You could have found a grander bargain last weekend at Saks. The big missile deal–give up strong offense, gain strong defense–didn’t happen. But it didn’t quite not happen either.

Zealous White House aides floated the plan in the U.S. press several weeks ago. Russian President Vladimir Putin, they suggested, would agree to changes in the 1972 antiballistic missile (ABM) treaty to allow the Untied States to build and deploy a limited missile-defense system that could counter threats from rogue states like North Korea (and maybe non-rogue China). President Bill Clinton in turn would agree to a new strategic-arms reduction treaty–START III–cutting the number of nuclear warheads on intercontinental ballistic missiles to a level Russia can afford to maintain. That would be 1,500 for each country, fewer than Pentagon officials believe is prudent.

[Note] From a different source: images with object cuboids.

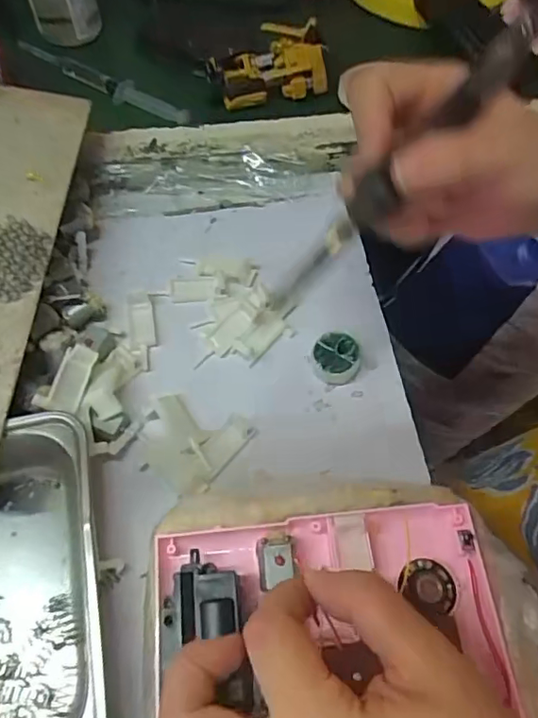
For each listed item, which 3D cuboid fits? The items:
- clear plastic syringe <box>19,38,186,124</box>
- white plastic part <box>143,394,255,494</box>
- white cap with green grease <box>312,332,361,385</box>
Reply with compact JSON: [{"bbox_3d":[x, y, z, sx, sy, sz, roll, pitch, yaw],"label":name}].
[{"bbox_3d":[-0.151,-0.250,0.481,0.191,0.015,0.018,30,64,13],"label":"clear plastic syringe"},{"bbox_3d":[-0.044,0.054,0.327,0.057,0.013,0.051,15,61,6],"label":"white plastic part"},{"bbox_3d":[0.044,-0.001,0.359,0.030,0.018,0.031,1,61,-2],"label":"white cap with green grease"}]

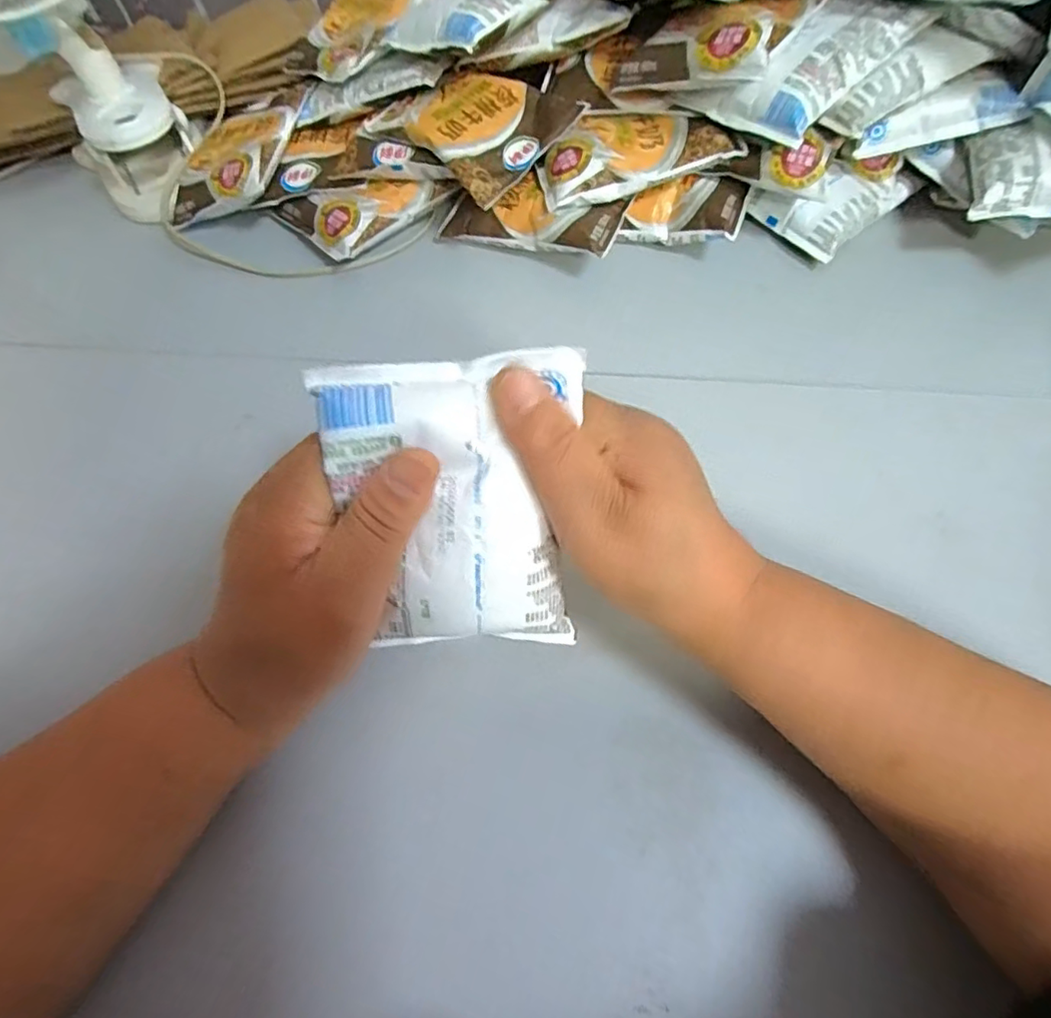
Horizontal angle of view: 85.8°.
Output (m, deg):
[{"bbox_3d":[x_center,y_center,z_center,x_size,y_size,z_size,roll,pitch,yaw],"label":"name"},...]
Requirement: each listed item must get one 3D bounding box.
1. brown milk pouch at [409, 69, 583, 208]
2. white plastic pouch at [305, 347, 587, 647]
[{"bbox_3d":[-0.026,-0.258,0.381,0.087,0.025,0.094,39,71,19],"label":"brown milk pouch"},{"bbox_3d":[-0.024,0.003,0.215,0.092,0.017,0.118,-4,105,-10],"label":"white plastic pouch"}]

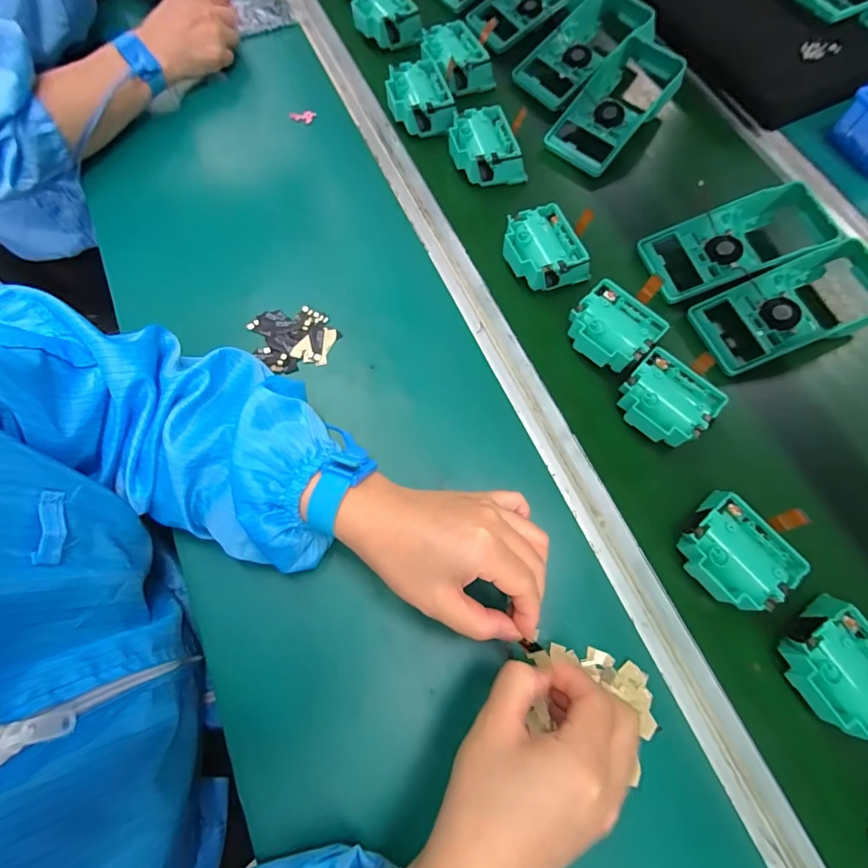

The two sides agreed in a joint statement that the proliferation of missiles and weapons of mass destruction changes the “international security environment.” Does that imply change in the ABM treaty? Well, the two presidents recalled “the existing provision of the ABM Treaty to consider possible changes in the strategic situation that have a bearing on the provisions of the Treaty, and, as appropriate, to consider possible proposals for further increasing the viability of the Treaty.” And while this diplomatic thumb-sucking proceeds, “discussions will intensify on further reductions in the strategic forces of the United States and Russia within the framework of a future START-III Treaty.” In one of the few clear sentences in the statement, the ABM and START talks are tightly linked: “…issues of strategic offensive arms cannot be considered in isolation from issues of strategic defensive arms and vice versa–an interrelationship that is reflected in the ABM Treaty and aims to ensure equally the security of the two countries.”

Taken as a whole, the joint statement is muddle and murk, with no paths opened and no options closed. Just what might be expected from a conversation between a president on his way out and one on his way in.